Friday, March 30, 2007

The Annual Spring Heart Break that is Chavez Ravine


It’s spring and we’re back at the Dodger Stadium, so hardcore that we attend pathetic freeway exhibition games although it gave us an opportunity to check out our new seats and the new fifteen buck (!) parking system. And man, it would be so easy to run some shuttle buses up from the Chinatown Gold Line station, but that’s another big ole Dodger chip on my weary shoulder, along with their chums at Union 76.

But every spring I return to the stadium with the hope that there is something edible to eat. Our new seats are near a South Street Philly Cheesesteak which we’d never tried and so I dropped 8 bucks for a miniscule sandwich and a fistful of potato chips. The dainty thing was nicely oniony and satisfying in that way that cold meatloaf is satisfying, if it is satisfying to you, of course. But may I be condemned to dine only from the salad bar at Burger Continental for the rest of this and infinite other lifetimes, if I do not religiously import food to Dodger Stadium for every single game. There is not one thing at the stadium that is anywhere near is delicious as any number of things which can be brought in. And don’t you forget it.
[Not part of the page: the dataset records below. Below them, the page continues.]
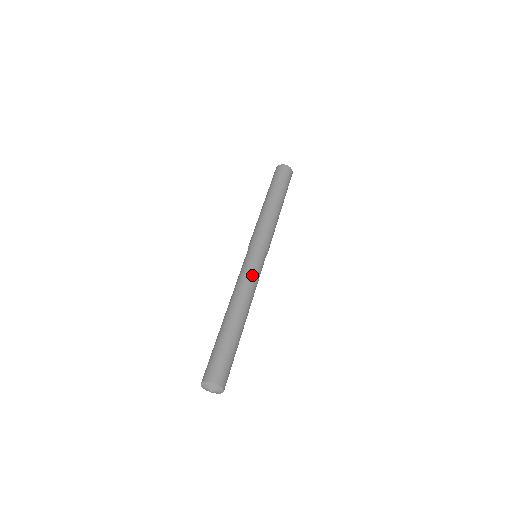
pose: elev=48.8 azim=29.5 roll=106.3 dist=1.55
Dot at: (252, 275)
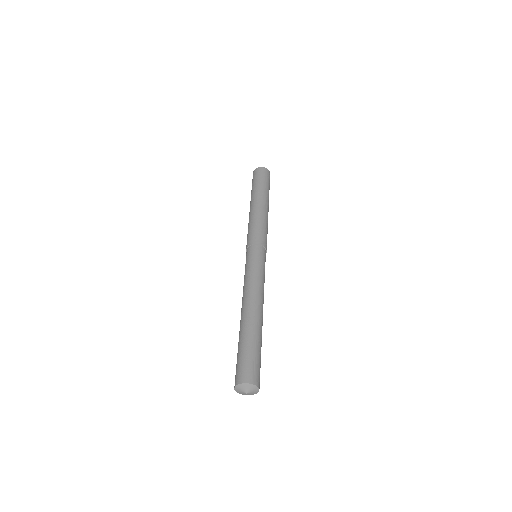
Dot at: (254, 273)
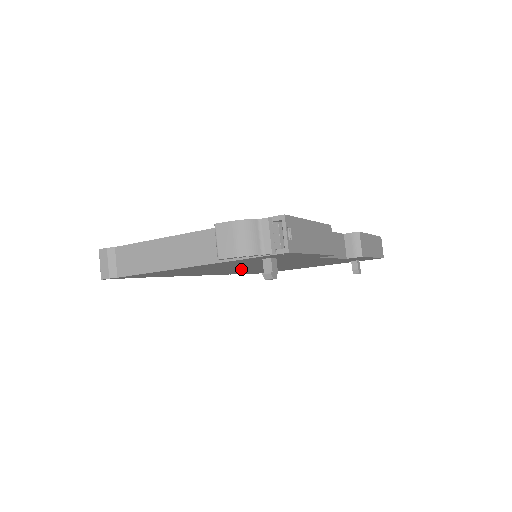
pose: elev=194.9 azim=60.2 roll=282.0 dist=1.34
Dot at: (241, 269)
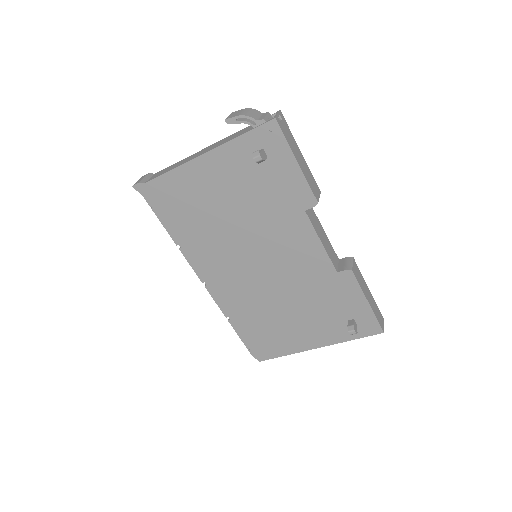
Dot at: (239, 256)
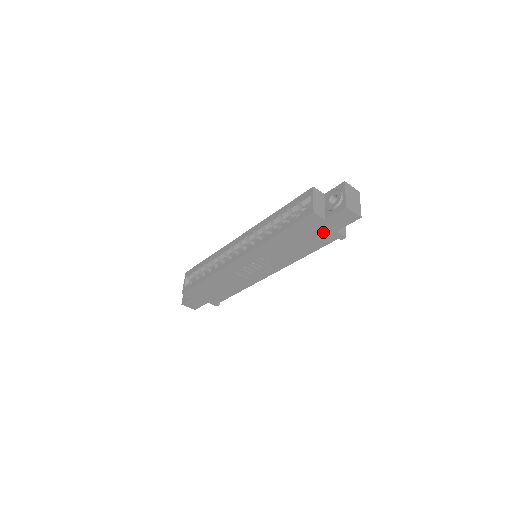
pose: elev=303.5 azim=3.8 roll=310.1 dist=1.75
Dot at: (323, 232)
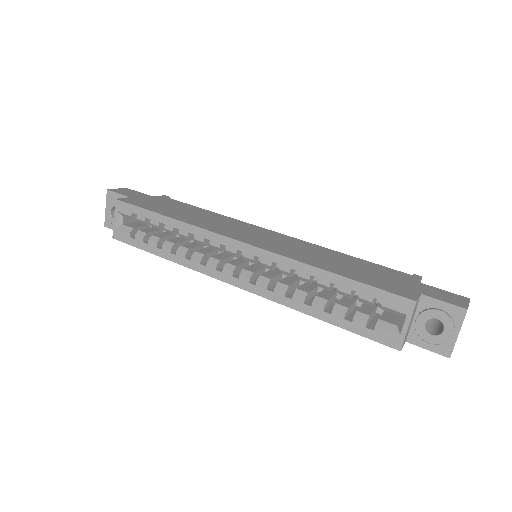
Dot at: occluded
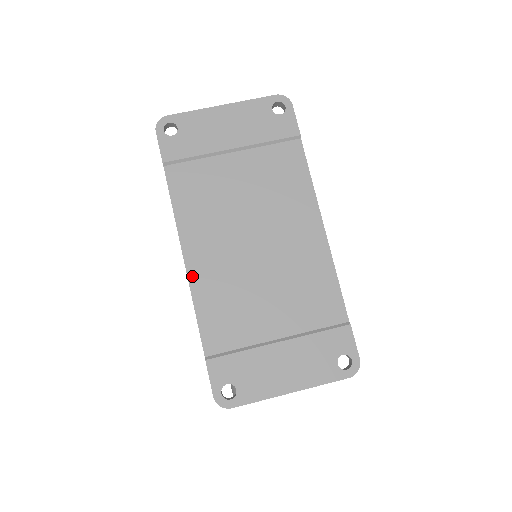
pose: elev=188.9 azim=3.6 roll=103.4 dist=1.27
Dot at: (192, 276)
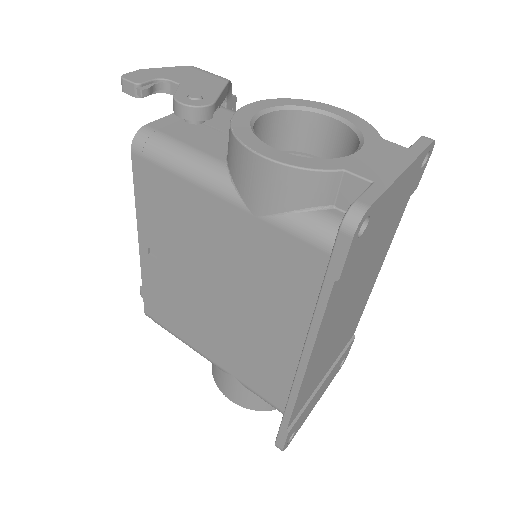
Dot at: (305, 379)
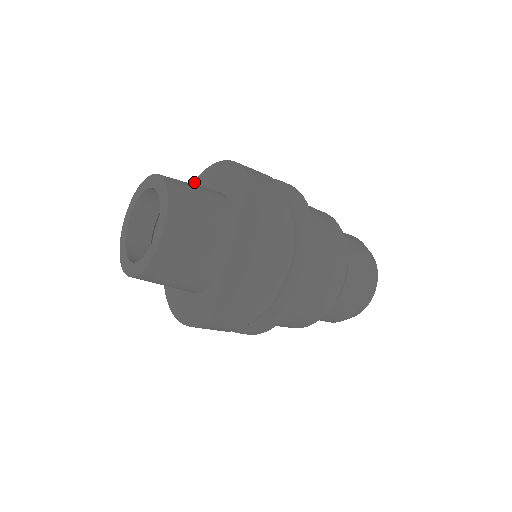
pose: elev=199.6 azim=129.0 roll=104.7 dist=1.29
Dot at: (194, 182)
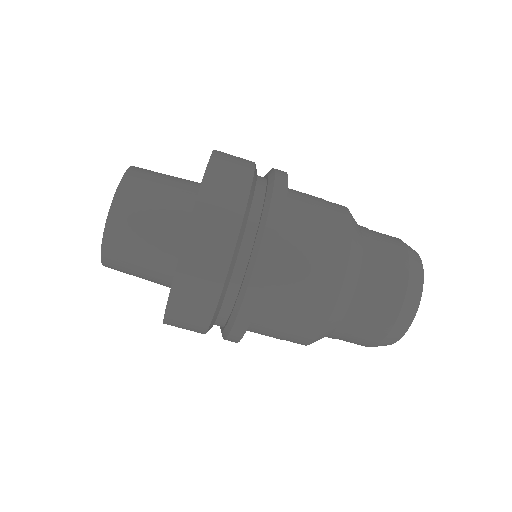
Dot at: occluded
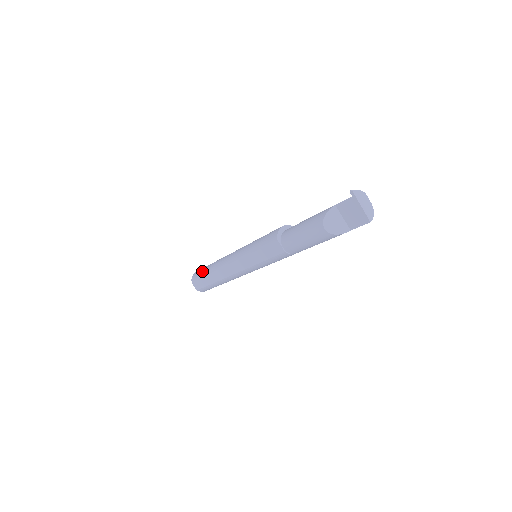
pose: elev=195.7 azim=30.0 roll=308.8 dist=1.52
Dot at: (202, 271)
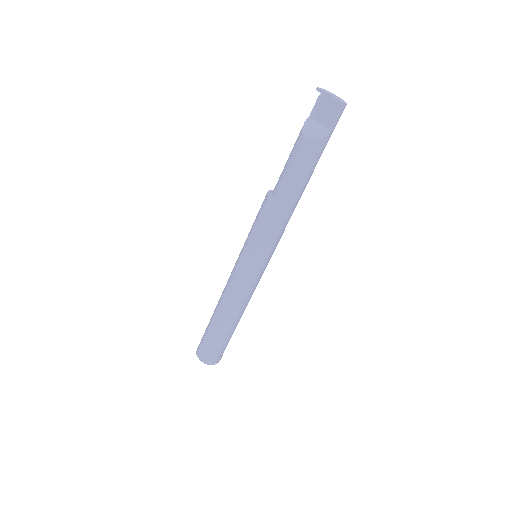
Dot at: occluded
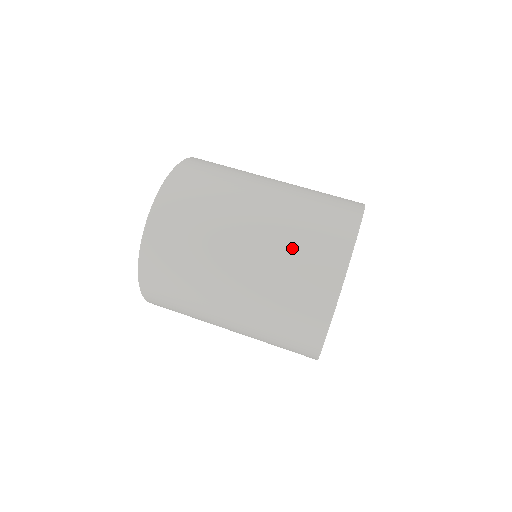
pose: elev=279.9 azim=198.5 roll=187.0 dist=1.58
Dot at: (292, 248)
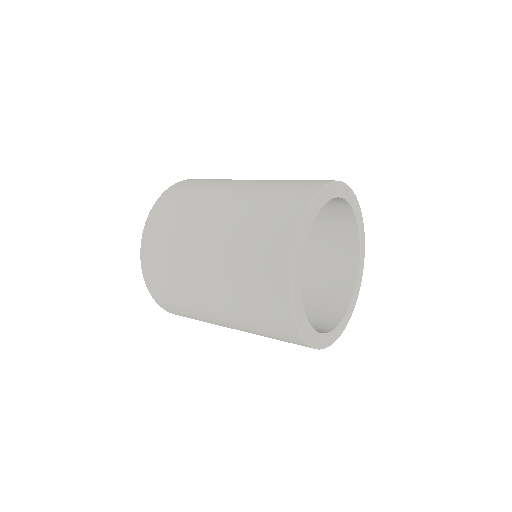
Dot at: (253, 220)
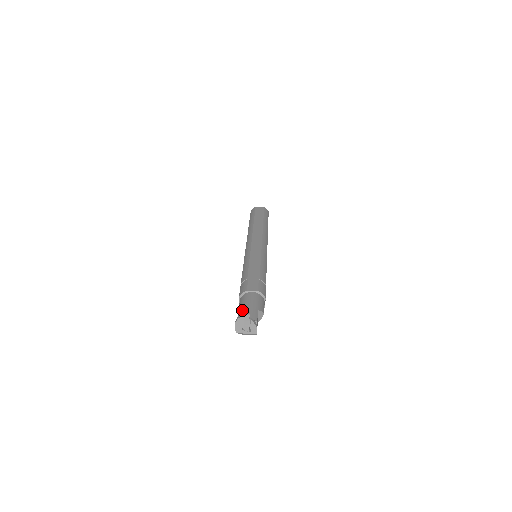
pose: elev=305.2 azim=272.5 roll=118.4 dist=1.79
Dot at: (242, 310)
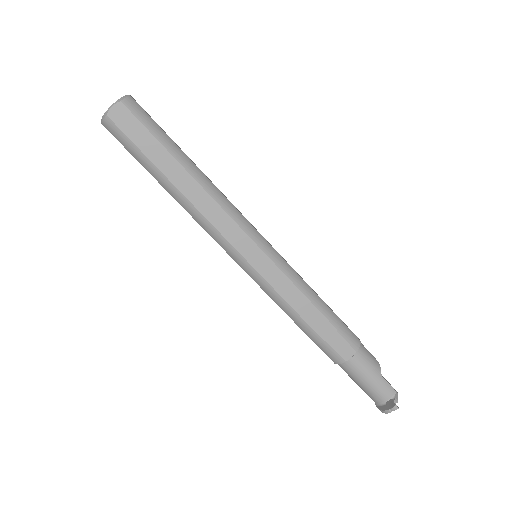
Dot at: (367, 388)
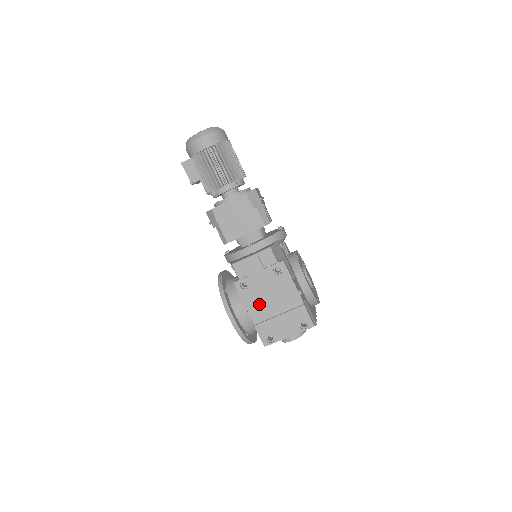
I may have a malt or an ice cream or one of those insipid frozen yogurts in the plastic batting helmet during the dog days of summer. I may even succumb to the $3.00 beverage they have the nerve they call coffee if the vicissitudes of being a professional carpool driving menopausal she-devil have born heavily on me. But, with perhaps the exception of a Dodger Dog (for luck, occasionally) and a Camacho’s taco, which I have never tried but feel obliged to eventually, as it is actually a local merchant and more importantly, local to our seats, I will not even fall victim to the garlic fries nor the rancid peanuts, however artfully they are tossed at me. Report on Camacho’s coming soon. Otherwise, brown baggin’.

The absolute best Dodger carry-in is banh mi. I am fussy and only really love the sandwiches at Baguette Express in San Gabriel and haven’t done a decent recent exploration of Chinatown, so this perfect of portable foods, hasn’t been on the menu as often as I’d like. Langer’s is a great option but their unusual hours require a bit of clever strategy. Phillipe’s also is a good carryout choice, heavy on the house mustard. Another favorite is a selection of sushi and stuff from either of the two great supermarkets in Little Tokyo. Remember, no canned drinks, only plastic bottles are allowed inside.

Bag o’ tacos from truck is always a good option too, although in the interest of personal hygiene, I would patronize a truck that’s rather dainty of hand and grease and make sure to have a ton of wipey things in my purse. However, even my new huge feedbag could not contain enough wipies were we to bring in barbecue, so that is verboten, likewise are hamburgers because they just get icky when they’re cold. Even Rover won’t eat a cold burger. In all but the most beer soaked of sections, Zankou is just too smelly.

Alas, stadiums all over the country purvey local food specialties. Piroshki and stuff. We have Dodger dogs, which, I’m sorry, is a sub sui generis hotdog. There. I said it. Dodger dogs suck. Grilled. Steamed. Beef. Even if you can find a little packet of sauerkraut they suck suck suck. Even though Skully gushes so much love into the radio spots. Bleech Dodger dogs I say Bleech!

Give me deli and Viet Namese sandwiches and tamales and real food from the best food city in the world as befits our beloved Dodgers. Do they really deserve Carl’s Jr.? And think about the Goldline shuttle, too, ok?

1 comment:

John L. Murphy / "Fionnchú" said...

Spring heartbreak: Lost to the lowly Brewers on their opening day. Niall mourns. Although SI predicts Dodgers vs. Angels in the Series.

And speaking of the non-son Spuds, how about that beer? $8.5o for premium draft and $8 for regular Bud unless it's Gordon Biersch's Marzen or the like for the same price. It's really *$$(*%@ that you cannot bring in alcohol in some surreptitious container. We sat last year high up on "Mt Washington Night" on a chilly night, so chilly when you sit at the ultimate Thule, the last row up and so see the city but also get the 360-degree wind whipping you in Sensurround. There were three middle-aged lads whose Jack D. you could scent far off. They kindly offered me a swig in the spirit of the festivity but I politely demurred.

First Shane Mac Gowan shares his plastic cup (see? he got to drink at a public venue) o'the Black Death (in more ways than one) with me and now this. I must have Irish written all over my face. And I will leave you with my Onion horoscope for the period around March 7 (which in a photo the other day about the ten days after the 7th from Ireland I saw mentioned as "Paddie's Week"; likewise Guinness ads urged us to be careful imbibing this St Patrick Day's SEASON).

As I searched for it, look at today's Onion horoscope for me:
Cancer June 22 - July 22
"In yet another odd grandstanding ploy for attention, the Irish Republican Army has offered to shoot you."

Ok, March 7: "You believe there to be only two types of people in the world, those who dismiss your opinions as intensely ignorant and drunk Irishmen."